Now, Vox can exclusively report that Tyson Foods has withdrawn its air permit application to build the plant, and the plant itself is “on hold indefinitely.” That’s according to email exchanges last December between Tyson Foods and the Nebraska Department of Water, Energy, and Environment, which were obtained through public records requests by the nonprofit Society for the Protection of Insects.

Tyson and Protix did not respond to questions for this story.

The companies’ stalled plans aren’t unique in the insect farming space.

In early 2024, Innovafeed—currently the largest insect farming startup—opened a pilot plant in Decatur, Illinois, in partnership with ADM, the massive food and livestock feed manufacturing company. The US Department of Agriculture awarded Innovafeed a $11.7 million grant to turn insect waste into fertilizer at the plant, but a year and a half after it opened, it suspended operations, citing funding challenges.

Through a public records request, Society for the Protection of Insects obtained over 600 pages of documents pertaining to the grant, though about half of it is redacted, including much of the environmental review and Innovafeed’s commercial records.

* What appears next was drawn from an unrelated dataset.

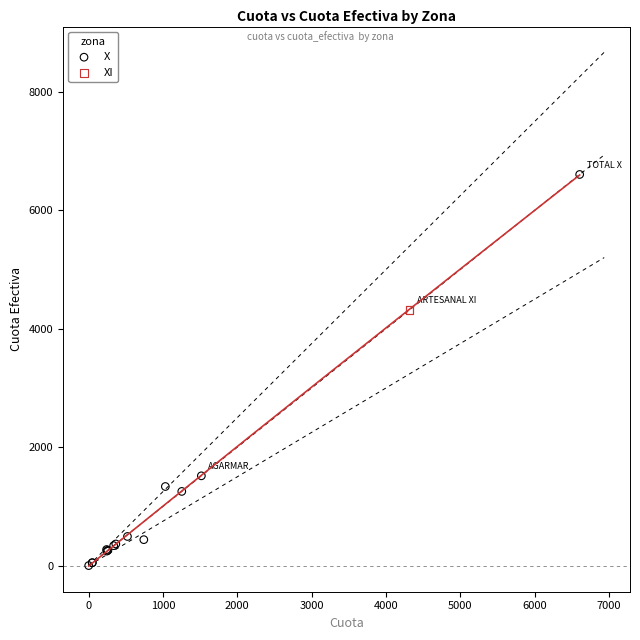

What are all the series names shown in the legend?

X, XI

Last week, the organization sued the USDA over the heavy redactions, arguing it’s in the public’s interest to fully disclose the details of the deal.

The USDA declined to comment on pending litigation, and Innovafeed did not respond to questions for this story.

The biggest blow to the industry yet came late last year when the largest startup of them all—France-based Ÿnsect, which had raised over $600 million, representing nearly a full third of the sector’s funding—ran out of money. And a quarter of that backing had come from the French government. A recent whistleblower investigation alleged severe mismanagement at Ÿnsect’s production facility that led to filthy conditions and health problems for workers. The company didn’t respond to a request for comment.

As insect farming startups struggle to stay afloat, their main trade group—the International Platform of Insects for Food and Feed (IPIFF)—is going so far as to call on the European Union to mandate publicly funded food services, like school cafeterias, to buy insect meat and publicly owned farms to buy insect meal to feed to their animals. IPIFF didn’t respond to an interview request for this story, nor did the North American Coalition for Insect Agriculture.

As for the outlook of the insect farming sector, more startups will probably go under in the years ahead, and for the survivors to continue on, they may need to leave Europe and North America for warmer climates and lower operating costs.

But the rise, fall, and resettling of the industry isn’t uncommon in the agricultural technology field, Crummett says. Vertical farming, for example, seemed like a great idea on paper, but it’s been an economic failure.